Use `try/except` around the invalid case to demonstrate that the error is caught and reported.

---

#### Solution 5 – Lightweight Schema Validation

**Design choices & best practices:**

- We keep validation functions small and focused.
- We use **explicit checks** instead of assuming the shape of the data.
- We raise `ValueError` with informative messages instead of returning booleans.
- By separating `validate_user` and `validate_users_json`, we make the code easier to reuse and test.

In [6]:
def validate_user(user: Dict[str, Any]) -> None:
    """Validate a single user dict according to a simple schema.

    Raises ValueError if the user is invalid.
    """
    if not isinstance(user, dict):
        raise ValueError("User must be a dictionary.")

    # id: required int
    if "id" not in user:
        raise ValueError("User is missing required field 'id'.")
    if not isinstance(user["id"], int):
        raise ValueError("Field 'id' must be an integer.")

    # name: required non-empty string
    if "name" not in user:
        raise ValueError("User is missing required field 'name'.")
    if not isinstance(user["name"], str) or not user["name"].strip():
        raise ValueError("Field 'name' must be a non-empty string.")

    # email: optional, non-empty string if present
    if "email" in user:
        email = user["email"]
        if not isinstance(email, str) or not email.strip():
            raise ValueError("Field 'email', if present, must be a non-empty string.")


def validate_users_json(json_str: str) -> List[Dict[str, Any]]:
    """Parse and validate a JSON string containing a list of user objects."""
    data = json.loads(json_str)
    if not isinstance(data, list):
        raise ValueError("Top-level JSON object must be a list of users.")

    for user in data:
        validate_user(user)

    return data


# Valid test case
users_ok_json = json.dumps(
    [
        {"id": 1, "name": "Alice", "email": "alice@example.com"},
        {"id": 2, "name": "Bob"},
    ]
)

validated_users = validate_users_json(users_ok_json)
assert isinstance(validated_users, list) and len(validated_users) == 2

# Invalid test case: missing name
users_bad_json = json.dumps(
    [
        {"id": 1, "name": "Alice", "email": "alice@example.com"},
        {"id": 2},  # missing name
    ]
)

try:
    validate_users_json(users_bad_json)
except ValueError as ex:
    # In a real application, you would log this or return a helpful error response.
    # Here we just store the message for inspection.
    validation_error_message = str(ex)
else:
    raise AssertionError("Expected validation to fail for bad user JSON.")
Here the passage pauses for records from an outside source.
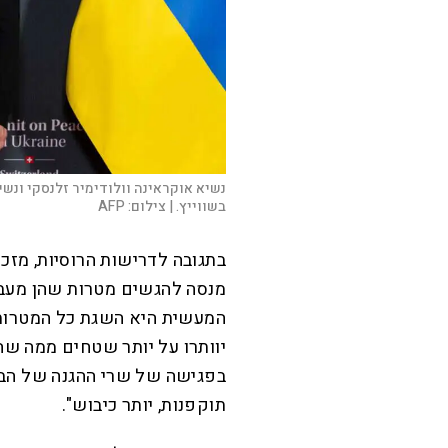
נשיא אוקראינה וולודימיר זלנסקי ונשי
בשווייץ. |
צילום:
AFP
בתגובה לדרישות הרוסיות, מזכ"
מנסה להגשים מטרות שהן מעבר
המעשית היא השגת כל המטרות 
יוותרו על יותר שטחים ממה שה
בפגישה של שרי ההגנה של הברי
תוקפנות, יותר כיבוש".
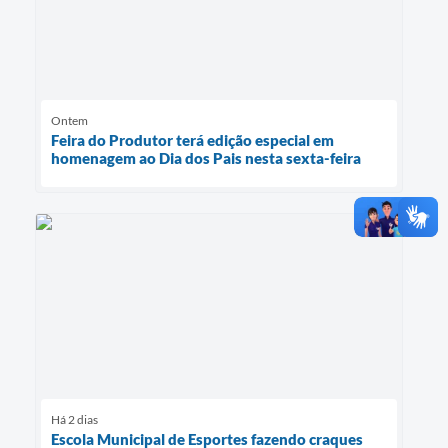
Ontem
Feira do Produtor terá edição especial em
homenagem ao Dia dos Pais nesta sexta-feira
Há 2 dias
Escola Municipal de Esportes fazendo craques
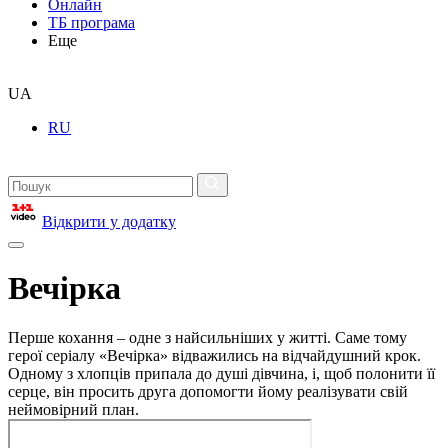
Онлайн
ТБ програма
Еще
UA
RU
Відкрити у додатку
Вечірка
Перше кохання – одне з найсильніших у житті. Саме тому
герої серіалу «Вечірка» відважились на відчайдушний крок.
Одному з хлопців припала до душі дівчина, і, щоб полонити її
серце, він просить друга допомогти йому реалізувати свій
неймовірний план.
assert "missing required field 'name'" in validation_error_message

# Optional: uncomment to inspect
# print(validation_error_message)

## Summary

In this advanced JSON notebook we:

- Implemented **custom encoders** using the `default` parameter in `json.dumps`.
- Used **`object_hook`** in `json.loads` to build rich Python objects.
- Designed a symmetric encoding/decoding scheme that supports `datetime`, `date`, and `Decimal` and preserves types across a JSON round-trip.
- Built a small **JSON file writer utility** that centralizes formatting and encoding configuration.
- Implemented **basic schema validation** for JSON payloads using explicit checks and helpful error messages.

These techniques form a strong foundation for working with JSON in real-world Python applications, where you often need:

- Custom handling of domain-specific data types
- Robust, reusable helpers for file I/O
- Clear and maintainable validation logic

Feel free to extend these patterns for more complex schemas, add logging, or integrate with formal JSON schema validation libraries as a next step.